Data for processing =>
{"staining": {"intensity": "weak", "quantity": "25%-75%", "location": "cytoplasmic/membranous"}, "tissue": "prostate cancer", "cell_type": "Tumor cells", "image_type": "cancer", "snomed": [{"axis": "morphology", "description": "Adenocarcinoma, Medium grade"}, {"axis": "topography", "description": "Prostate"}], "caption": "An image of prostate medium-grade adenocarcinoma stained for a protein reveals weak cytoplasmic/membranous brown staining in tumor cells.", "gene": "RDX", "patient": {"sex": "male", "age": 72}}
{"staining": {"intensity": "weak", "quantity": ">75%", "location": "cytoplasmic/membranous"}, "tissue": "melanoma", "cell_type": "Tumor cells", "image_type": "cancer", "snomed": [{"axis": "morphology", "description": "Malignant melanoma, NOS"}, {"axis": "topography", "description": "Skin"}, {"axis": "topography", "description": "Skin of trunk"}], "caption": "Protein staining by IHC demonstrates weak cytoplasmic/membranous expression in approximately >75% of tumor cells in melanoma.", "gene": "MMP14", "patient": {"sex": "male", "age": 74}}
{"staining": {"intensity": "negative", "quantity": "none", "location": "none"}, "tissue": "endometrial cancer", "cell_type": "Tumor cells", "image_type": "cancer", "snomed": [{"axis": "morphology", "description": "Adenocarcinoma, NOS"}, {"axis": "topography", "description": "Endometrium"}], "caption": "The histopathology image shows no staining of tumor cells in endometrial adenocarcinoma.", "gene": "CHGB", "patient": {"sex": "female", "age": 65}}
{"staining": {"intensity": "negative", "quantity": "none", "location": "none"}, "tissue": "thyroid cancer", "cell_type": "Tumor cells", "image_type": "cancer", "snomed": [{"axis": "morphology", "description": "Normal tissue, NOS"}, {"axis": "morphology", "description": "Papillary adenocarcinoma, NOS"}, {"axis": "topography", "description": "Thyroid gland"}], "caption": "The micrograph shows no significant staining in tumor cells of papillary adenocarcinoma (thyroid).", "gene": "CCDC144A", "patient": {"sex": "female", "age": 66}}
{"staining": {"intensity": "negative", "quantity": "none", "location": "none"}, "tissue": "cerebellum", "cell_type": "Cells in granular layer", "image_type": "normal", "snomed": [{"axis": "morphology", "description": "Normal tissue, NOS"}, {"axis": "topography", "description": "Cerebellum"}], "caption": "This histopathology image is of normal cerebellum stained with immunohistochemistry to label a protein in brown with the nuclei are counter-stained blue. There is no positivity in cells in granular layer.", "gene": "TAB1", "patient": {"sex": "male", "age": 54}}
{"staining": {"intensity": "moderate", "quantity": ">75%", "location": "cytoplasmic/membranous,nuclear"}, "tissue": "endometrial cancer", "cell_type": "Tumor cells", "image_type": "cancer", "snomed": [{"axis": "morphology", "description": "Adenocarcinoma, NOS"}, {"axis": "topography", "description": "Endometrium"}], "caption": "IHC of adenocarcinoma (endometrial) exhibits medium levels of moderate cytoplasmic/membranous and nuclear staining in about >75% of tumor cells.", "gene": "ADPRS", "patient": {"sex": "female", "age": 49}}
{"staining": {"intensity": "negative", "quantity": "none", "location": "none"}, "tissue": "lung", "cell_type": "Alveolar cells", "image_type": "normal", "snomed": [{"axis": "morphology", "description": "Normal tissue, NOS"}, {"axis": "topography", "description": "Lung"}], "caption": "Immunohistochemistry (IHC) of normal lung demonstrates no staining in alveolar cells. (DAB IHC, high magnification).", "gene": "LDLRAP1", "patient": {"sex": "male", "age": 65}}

Your goal => Nothing in the records may change; write them out again in full.

Your solution =>
{"staining": {"intensity": "weak", "quantity": "25%-75%", "location": "cytoplasmic/membranous"}, "tissue": "prostate cancer", "cell_type": "Tumor cells", "image_type": "cancer", "snomed": [{"axis": "morphology", "description": "Adenocarcinoma, Medium grade"}, {"axis": "topography", "description": "Prostate"}], "caption": "An image of prostate medium-grade adenocarcinoma stained for a protein reveals weak cytoplasmic/membranous brown staining in tumor cells.", "gene": "RDX", "patient": {"sex": "male", "age": 72}}
{"staining": {"intensity": "weak", "quantity": ">75%", "location": "cytoplasmic/membranous"}, "tissue": "melanoma", "cell_type": "Tumor cells", "image_type": "cancer", "snomed": [{"axis": "morphology", "description": "Malignant melanoma, NOS"}, {"axis": "topography", "description": "Skin"}, {"axis": "topography", "description": "Skin of trunk"}], "caption": "Protein staining by IHC demonstrates weak cytoplasmic/membranous expression in approximately >75% of tumor cells in melanoma.", "gene": "MMP14", "patient": {"sex": "male", "age": 74}}
{"staining": {"intensity": "negative", "quantity": "none", "location": "none"}, "tissue": "endometrial cancer", "cell_type": "Tumor cells", "image_type": "cancer", "snomed": [{"axis": "morphology", "description": "Adenocarcinoma, NOS"}, {"axis": "topography", "description": "Endometrium"}], "caption": "The histopathology image shows no staining of tumor cells in endometrial adenocarcinoma.", "gene": "CHGB", "patient": {"sex": "female", "age": 65}}
{"staining": {"intensity": "negative", "quantity": "none", "location": "none"}, "tissue": "thyroid cancer", "cell_type": "Tumor cells", "image_type": "cancer", "snomed": [{"axis": "morphology", "description": "Normal tissue, NOS"}, {"axis": "morphology", "description": "Papillary adenocarcinoma, NOS"}, {"axis": "topography", "description": "Thyroid gland"}], "caption": "The micrograph shows no significant staining in tumor cells of papillary adenocarcinoma (thyroid).", "gene": "CCDC144A", "patient": {"sex": "female", "age": 66}}
{"staining": {"intensity": "negative", "quantity": "none", "location": "none"}, "tissue": "cerebellum", "cell_type": "Cells in granular layer", "image_type": "normal", "snomed": [{"axis": "morphology", "description": "Normal tissue, NOS"}, {"axis": "topography", "description": "Cerebellum"}], "caption": "This histopathology image is of normal cerebellum stained with immunohistochemistry to label a protein in brown with the nuclei are counter-stained blue. There is no positivity in cells in granular layer.", "gene": "TAB1", "patient": {"sex": "male", "age": 54}}
{"staining": {"intensity": "moderate", "quantity": ">75%", "location": "cytoplasmic/membranous,nuclear"}, "tissue": "endometrial cancer", "cell_type": "Tumor cells", "image_type": "cancer", "snomed": [{"axis": "morphology", "description": "Adenocarcinoma, NOS"}, {"axis": "topography", "description": "Endometrium"}], "caption": "IHC of adenocarcinoma (endometrial) exhibits medium levels of moderate cytoplasmic/membranous and nuclear staining in about >75% of tumor cells.", "gene": "ADPRS", "patient": {"sex": "female", "age": 49}}
{"staining": {"intensity": "negative", "quantity": "none", "location": "none"}, "tissue": "lung", "cell_type": "Alveolar cells", "image_type": "normal", "snomed": [{"axis": "morphology", "description": "Normal tissue, NOS"}, {"axis": "topography", "description": "Lung"}], "caption": "Immunohistochemistry (IHC) of normal lung demonstrates no staining in alveolar cells. (DAB IHC, high magnification).", "gene": "LDLRAP1", "patient": {"sex": "male", "age": 65}}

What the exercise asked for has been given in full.